We make some approximate camera model assumptions in our sites assuming that the 1x camera will be the default for `facingMode: environment` scenarios.

I assume the compound cameras start up by default in a 1x mode, so I wouldn't mind those being preferred but in my view AVCaptureDeviceTypeBuiltInWideAngleCamera should be the next highest priority to limit behaviour change on other sites that don't have a UI for an explicit camera selection.
Comment 12 Simon Taylor 2023-03-01 07:52:26 PST
(In reply to Simon Taylor from comment #11)
> I assume the compound cameras start up by default in a 1x mode, so I
> wouldn't mind those being preferred but in my view
> AVCaptureDeviceTypeBuiltInWideAngleCamera should be the next highest
> priority to limit behaviour change on other sites that don't have a UI for
> an explicit camera selection.

@youenn Actually I think the virtual triple camera looks like it will be equivalent to the ultra-wide mode by default. Natively you need to set videoZoomFactor to 2 in order to match the for of the standard camera and automatically switch between standard and ultrawide based on focus.

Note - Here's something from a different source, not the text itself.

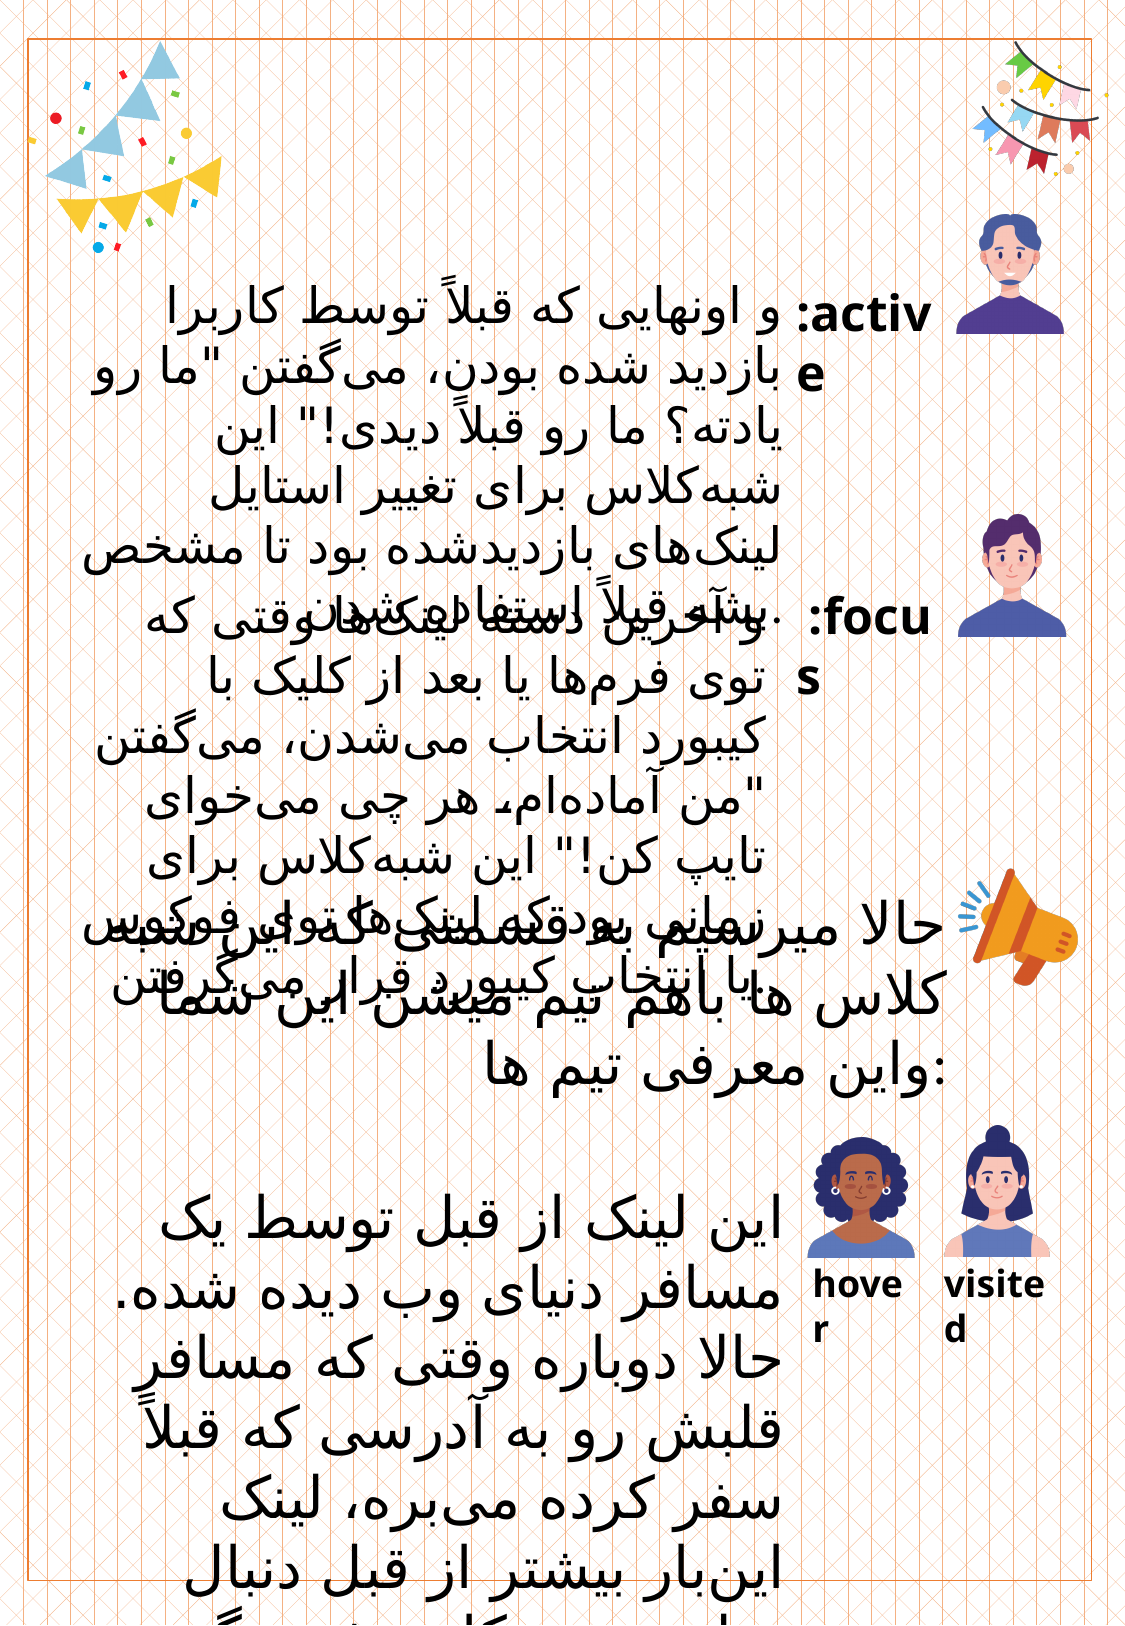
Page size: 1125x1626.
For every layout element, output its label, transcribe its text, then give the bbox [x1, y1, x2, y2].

Can you confirm if the default back camera now looks like the ultrawide on an iPhone that has that camera? I'm trying to confirm myself on a (freshly reset) iPhone 14 Pro here but am getting errors downloading the new 16.4 Beta 2 build.

https://bugs.webkit.org/show_bug.cgi?id=250142 has a bit more discussion.

Personally I think Safari should follow the native iOS API here and use just the standard front / back cameras by default, and only expose the other ones via enumerateDevices.

At least for our use cases the rear camera being ultrawide by default would likely break some of our assumptions in our computer vision code on hundreds of live sites.
Comment 13 Simon Taylor 2023-03-03 09:45:15 PST
I've added Bug 253186 for more discussion of the concerns around changing the default environment facing camera.
Comment 14 connell 2023-03-09 05:12:11 PST
Just thought I'd add a note that this bug still appears to be present in iOS 16.4 Beta 3. It's making me nervous that it might end up in the shipping version. I know this isn't always possible but an insight into when a beta would contain the fix would be greatly appreciated.